What you have to do — Spot each line in the data below containing "hand" and copy it.

Supplied records —
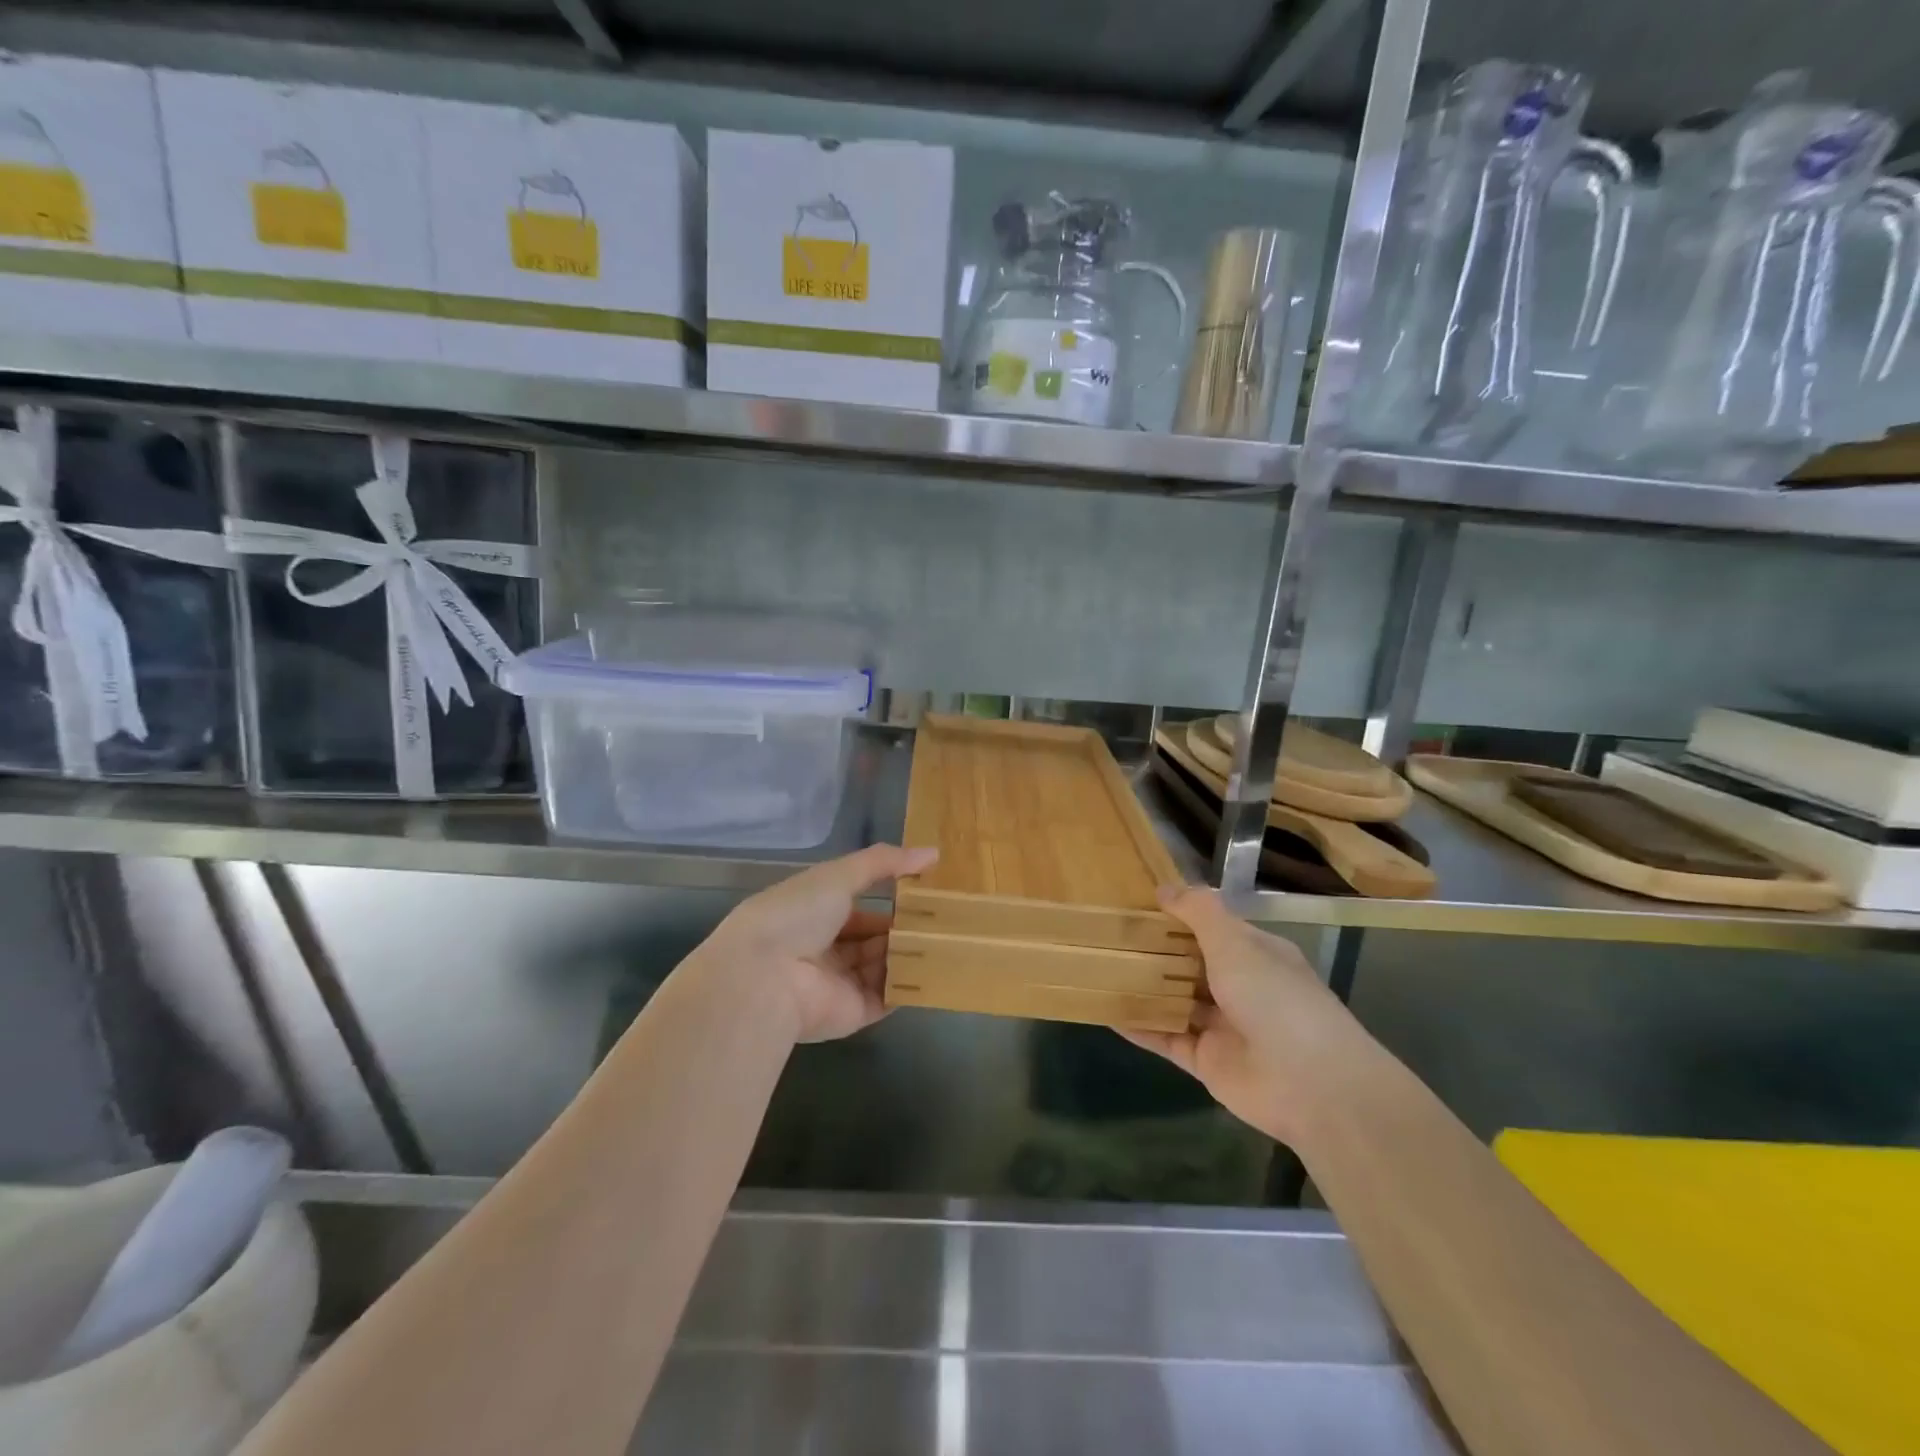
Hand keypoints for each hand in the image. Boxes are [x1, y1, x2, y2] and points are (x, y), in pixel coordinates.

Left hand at [696, 844, 938, 1043]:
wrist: (765, 977)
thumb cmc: (797, 915)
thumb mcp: (840, 875)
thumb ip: (884, 862)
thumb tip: (932, 852)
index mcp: (816, 915)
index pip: (860, 908)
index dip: (891, 899)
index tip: (928, 891)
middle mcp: (827, 950)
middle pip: (874, 939)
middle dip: (906, 928)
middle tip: (948, 916)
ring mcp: (842, 983)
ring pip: (885, 966)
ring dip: (912, 953)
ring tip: (953, 937)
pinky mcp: (855, 1012)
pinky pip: (890, 996)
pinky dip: (912, 984)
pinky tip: (942, 967)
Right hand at [1123, 887, 1360, 1144]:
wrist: (1312, 1084)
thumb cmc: (1275, 998)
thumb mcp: (1236, 942)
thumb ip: (1199, 912)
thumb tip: (1163, 888)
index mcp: (1255, 954)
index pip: (1212, 928)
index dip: (1178, 915)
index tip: (1136, 903)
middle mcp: (1239, 987)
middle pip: (1189, 963)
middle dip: (1154, 950)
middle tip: (1107, 933)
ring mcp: (1222, 1026)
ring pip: (1174, 1000)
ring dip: (1143, 987)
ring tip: (1098, 967)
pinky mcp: (1205, 1061)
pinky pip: (1165, 1038)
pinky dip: (1139, 1026)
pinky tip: (1105, 1011)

Reply —
Hand keypoints for each hand in the image. Boxes are [x1, y1, x2, y2] and points are (x, y), in pixel coordinates.
Left hand at [696, 844, 938, 1043]:
Right hand at [1123, 887, 1360, 1144]:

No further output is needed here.